── Record excerpts

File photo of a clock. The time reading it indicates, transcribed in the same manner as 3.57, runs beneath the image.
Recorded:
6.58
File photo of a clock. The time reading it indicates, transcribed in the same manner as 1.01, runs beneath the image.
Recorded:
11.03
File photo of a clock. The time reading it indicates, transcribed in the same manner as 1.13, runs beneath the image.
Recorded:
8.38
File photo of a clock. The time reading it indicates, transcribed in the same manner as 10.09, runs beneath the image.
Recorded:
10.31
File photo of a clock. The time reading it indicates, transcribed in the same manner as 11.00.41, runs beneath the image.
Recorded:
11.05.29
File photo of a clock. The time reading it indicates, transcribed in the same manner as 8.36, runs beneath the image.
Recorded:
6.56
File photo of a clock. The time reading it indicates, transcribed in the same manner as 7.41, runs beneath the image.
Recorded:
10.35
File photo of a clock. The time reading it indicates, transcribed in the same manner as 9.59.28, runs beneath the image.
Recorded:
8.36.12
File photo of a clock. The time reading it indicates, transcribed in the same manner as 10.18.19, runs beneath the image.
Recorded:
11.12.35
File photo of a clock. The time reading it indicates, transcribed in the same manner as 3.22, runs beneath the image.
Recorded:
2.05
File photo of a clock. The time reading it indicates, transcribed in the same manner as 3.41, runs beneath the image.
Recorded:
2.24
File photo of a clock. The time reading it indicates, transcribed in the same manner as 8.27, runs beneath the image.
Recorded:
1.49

────

Exercise task>
Write out all of the data above again, word for word and in the same order.

Result of the task>
File photo of a clock. The time reading it indicates, transcribed in the same manner as 3.57, runs beneath the image.
Recorded:
6.58
File photo of a clock. The time reading it indicates, transcribed in the same manner as 1.01, runs beneath the image.
Recorded:
11.03
File photo of a clock. The time reading it indicates, transcribed in the same manner as 1.13, runs beneath the image.
Recorded:
8.38
File photo of a clock. The time reading it indicates, transcribed in the same manner as 10.09, runs beneath the image.
Recorded:
10.31
File photo of a clock. The time reading it indicates, transcribed in the same manner as 11.00.41, runs beneath the image.
Recorded:
11.05.29
File photo of a clock. The time reading it indicates, transcribed in the same manner as 8.36, runs beneath the image.
Recorded:
6.56
File photo of a clock. The time reading it indicates, transcribed in the same manner as 7.41, runs beneath the image.
Recorded:
10.35
File photo of a clock. The time reading it indicates, transcribed in the same manner as 9.59.28, runs beneath the image.
Recorded:
8.36.12
File photo of a clock. The time reading it indicates, transcribed in the same manner as 10.18.19, runs beneath the image.
Recorded:
11.12.35
File photo of a clock. The time reading it indicates, transcribed in the same manner as 3.22, runs beneath the image.
Recorded:
2.05
File photo of a clock. The time reading it indicates, transcribed in the same manner as 3.41, runs beneath the image.
Recorded:
2.24
File photo of a clock. The time reading it indicates, transcribed in the same manner as 8.27, runs beneath the image.
Recorded:
1.49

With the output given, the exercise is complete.